#### What needs to be done:
This exercise calls for the data below to be retyped exactly, minus any images.

[Stored data]
———

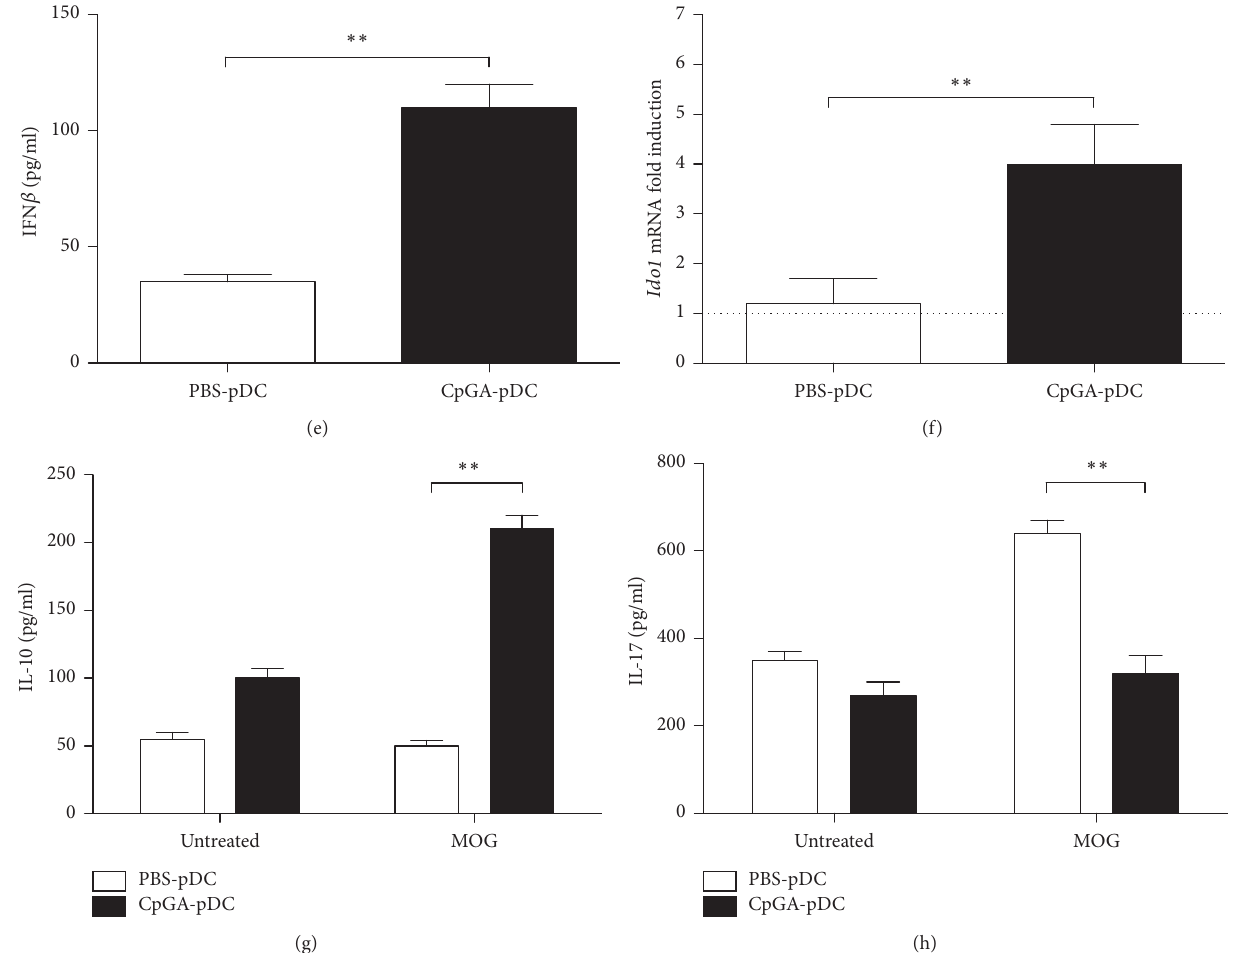
Figure 6: Clinical effect of adoptive transfer of pDCs from mice treated with CpG-A or PBS on EAE. (a) Mice received an i.v. injection of pDCs (5 × 10 5 cells/mouse harvested from mice previously treated with CpG-A (Cp-GA-pDCs) or PBS (PBS-pDC)). Data represent average daily scores ± sem of two independent experiments; 𝑛 = 7 per group, ∗ 𝑝 < 0.05 ; Mann–Whitney 𝑈 test. Clinical parameters of disease scores following PBS-pDC or Cp-GA-pDCs treatment; (b) purity of pDC used for adoptive transfer. Numbers represent percentages of double positive cells. Data are representative of one of two independent experiments; (c) day of disease onset; (d) maximal score. Data represent mean ± sem from three independent experiments; 𝑛 = 7 . Mann–Whitney 𝑈 test; (e) IFN- 𝛽 production from pDCs harvested from PBS or CpG-A-treated animals and cultured for 24h in vitro. Supernatants were tested for the presence of IFN- 𝛽 via ELISA. Data are mean ± sem from two independent experiments; 𝑛 = 7 per group. ∗∗ 𝑝 < 0.01 . Mann–Whitney 𝑈 test. (f) Ido1 mRNA transcripts levels, expression of mRNA being presented relative to respective control, namely, freshly harvested pDCs (in which fold change = 1; dotted line). ∗∗ 𝑝 < 0.01 . (g) Levels of IL-10 and IL-17 measured via ELISA following 72 h MOG (25 𝜇 g/ml) culture of isolated splenocytes. Data represent mean ± sem from three independent experiments, with 𝑛 = 7 mice per group; ∗∗ 𝑝 < 0.01 Mann–Whitney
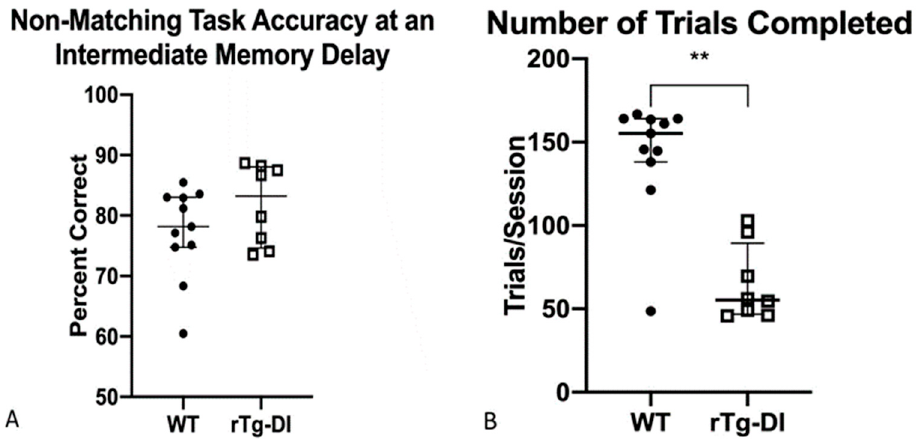
Figure 6. Accuracy and frequency of responding on a non-matching response task at a moderate 5 s memory delay added (DNMTP) at 10 months of age, WT data represented as filled circles, rTg-DI represented as boxes. rTg-DI rats responded as accurately as WT rats ( A ) but completed fewer sequences than WT rats ( B ) ** p < 0.001. Data are represented as statistical dispersion or median across number of trials to meet criteria at the 5 s delay + interquartile range.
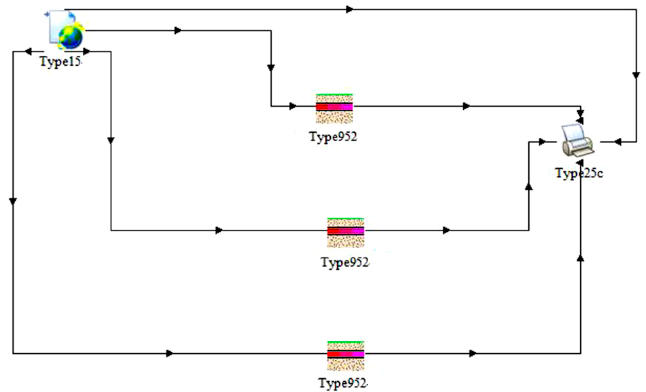
Figure 2. TRNSYS model of HAGHE.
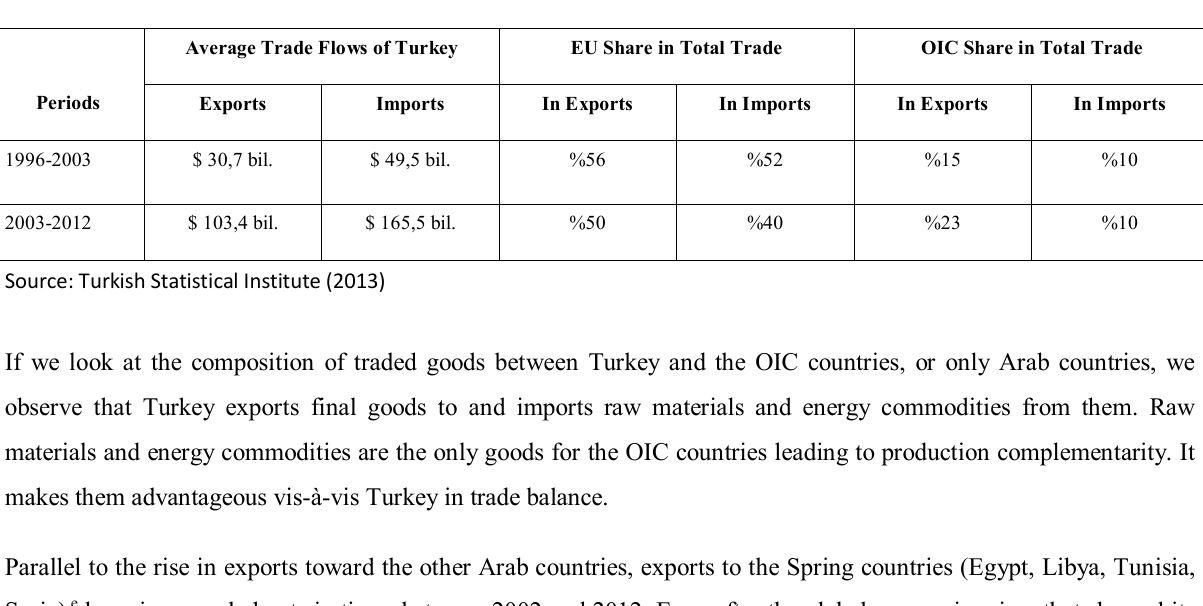
Table 1: Trade Orientation of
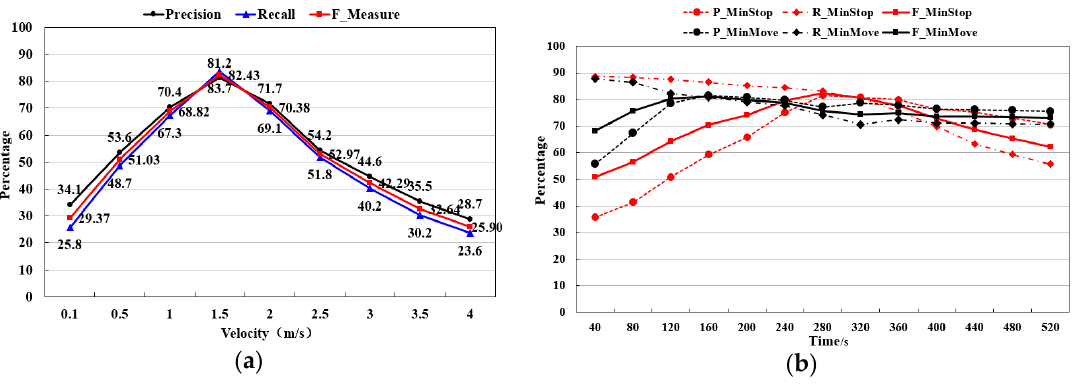
Figure 8. The precision and recall of different parameter thresholds. ( a ) Analysis of the MaxAv parameter; ( b ) Analysis of the MinStop and MinMove parameters.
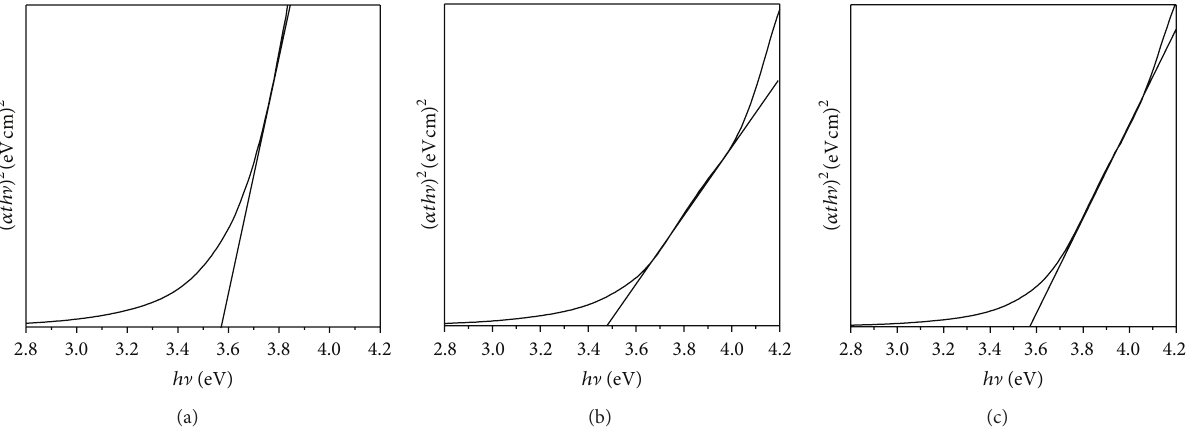
Figure 10: The relationship between (𝛼𝑡ℎ ] ) 2 and ℎ ] of synthesized TiO 2 nanoparticles: (a) 0% AC, (b) 5% AC, and (c) 10% AC.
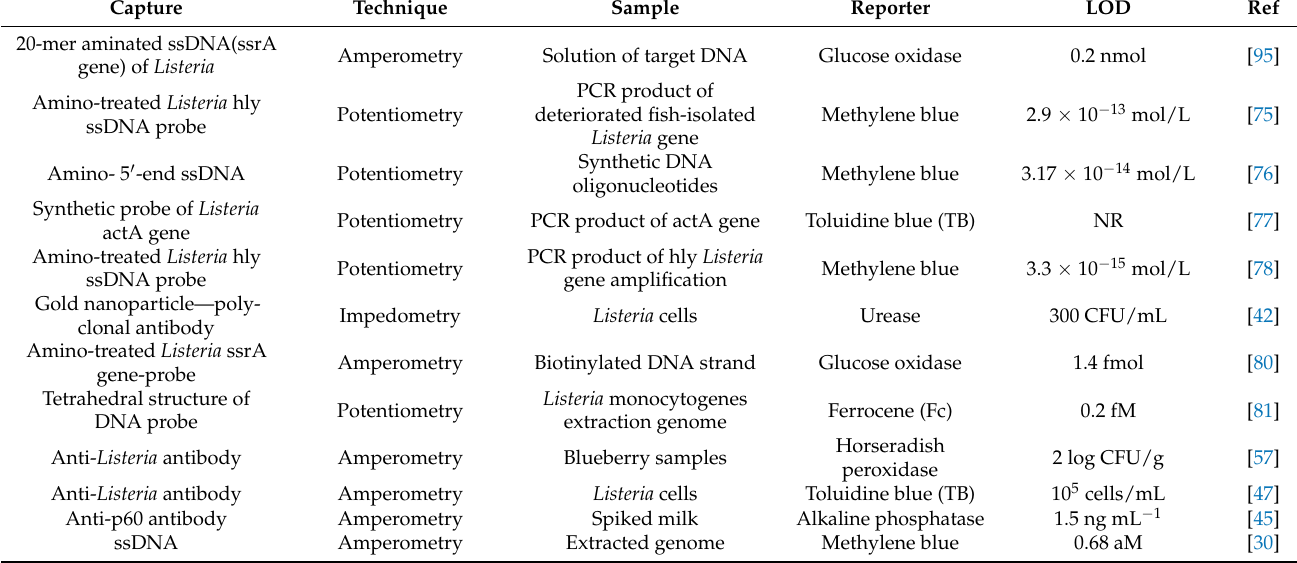
Table 4. Various labels have been utilized in sensors for the detection of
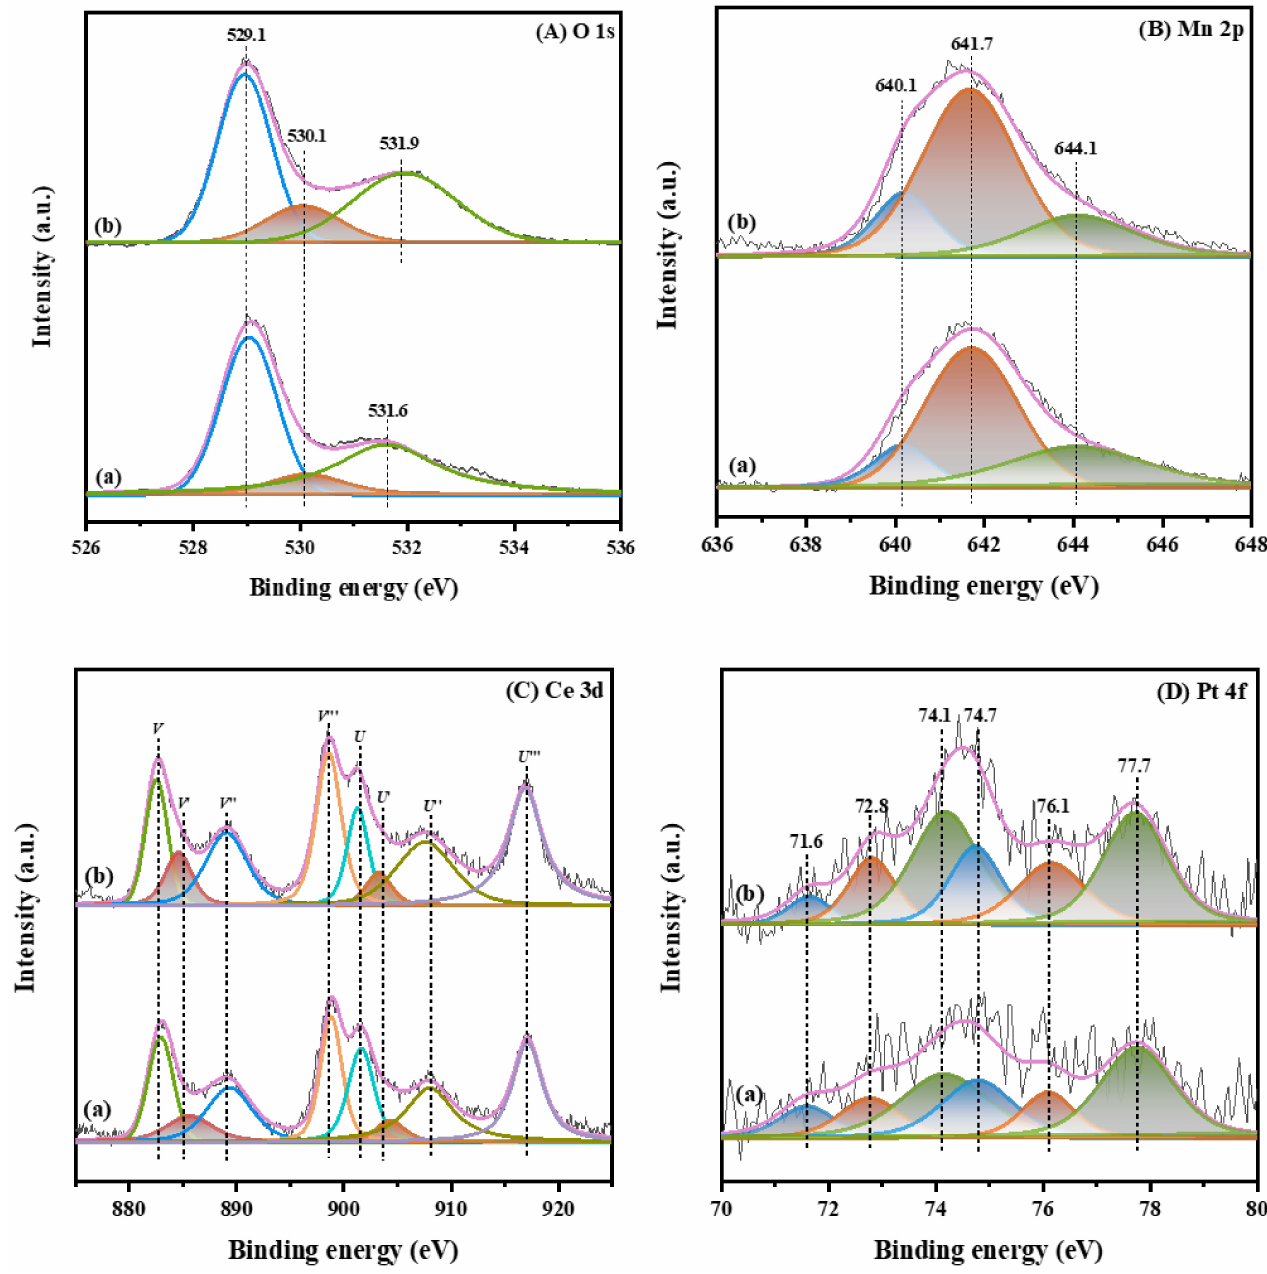
Figure 4. ( A ) O 1s, ( B ) Mn 2p, ( C ) Ce 3d, and ( D ) Pt 4f XPS spectra of (a) Pt/CeMnO x and (b) Pt/CeMnO x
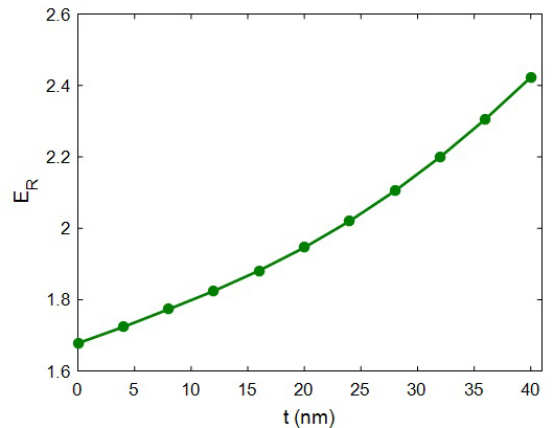
Figure 3. Relative modulus correlating to interphase depth (Equation (17)).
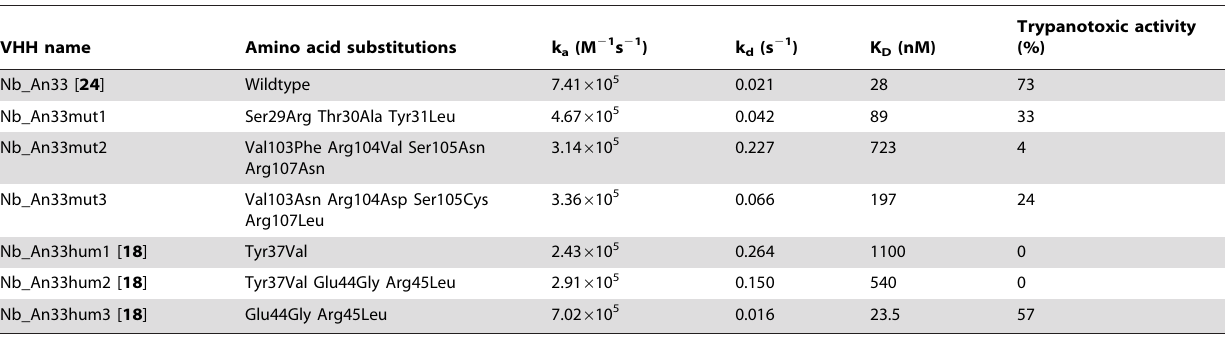
Table 1. Characteristics of the Nb_An33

———

#### Output of the task:
Figure 6: Clinical effect of adoptive transfer of pDCs from mice treated with CpG-A or PBS on EAE. (a) Mice received an i.v. injection of pDCs (5 × 10 5 cells/mouse harvested from mice previously treated with CpG-A (Cp-GA-pDCs) or PBS (PBS-pDC)). Data represent average daily scores ± sem of two independent experiments; 𝑛 = 7 per group, ∗ 𝑝 < 0.05 ; Mann–Whitney 𝑈 test. Clinical parameters of disease scores following PBS-pDC or Cp-GA-pDCs treatment; (b) purity of pDC used for adoptive transfer. Numbers represent percentages of double positive cells. Data are representative of one of two independent experiments; (c) day of disease onset; (d) maximal score. Data represent mean ± sem from three independent experiments; 𝑛 = 7 . Mann–Whitney 𝑈 test; (e) IFN- 𝛽 production from pDCs harvested from PBS or CpG-A-treated animals and cultured for 24h in vitro. Supernatants were tested for the presence of IFN- 𝛽 via ELISA. Data are mean ± sem from two independent experiments; 𝑛 = 7 per group. ∗∗ 𝑝 < 0.01 . Mann–Whitney 𝑈 test. (f) Ido1 mRNA transcripts levels, expression of mRNA being presented relative to respective control, namely, freshly harvested pDCs (in which fold change = 1; dotted line). ∗∗ 𝑝 < 0.01 . (g) Levels of IL-10 and IL-17 measured via ELISA following 72 h MOG (25 𝜇 g/ml) culture of isolated splenocytes. Data represent mean ± sem from three independent experiments, with 𝑛 = 7 mice per group; ∗∗ 𝑝 < 0.01 Mann–Whitney
Figure 6. Accuracy and frequency of responding on a non-matching response task at a moderate 5 s memory delay added (DNMTP) at 10 months of age, WT data represented as filled circles, rTg-DI represented as boxes. rTg-DI rats responded as accurately as WT rats ( A ) but completed fewer sequences than WT rats ( B ) ** p < 0.001. Data are represented as statistical dispersion or median across number of trials to meet criteria at the 5 s delay + interquartile range.
Figure 2. TRNSYS model of HAGHE.
Table 1: Trade Orientation of
Figure 8. The precision and recall of different parameter thresholds. ( a ) Analysis of the MaxAv parameter; ( b ) Analysis of the MinStop and MinMove parameters.
Figure 10: The relationship between (𝛼𝑡ℎ ] ) 2 and ℎ ] of synthesized TiO 2 nanoparticles: (a) 0% AC, (b) 5% AC, and (c) 10% AC.
Table 4. Various labels have been utilized in sensors for the detection of
Figure 4. ( A ) O 1s, ( B ) Mn 2p, ( C ) Ce 3d, and ( D ) Pt 4f XPS spectra of (a) Pt/CeMnO x and (b) Pt/CeMnO x
Figure 3. Relative modulus correlating to interphase depth (Equation (17)).
Table 1. Characteristics of the Nb_An33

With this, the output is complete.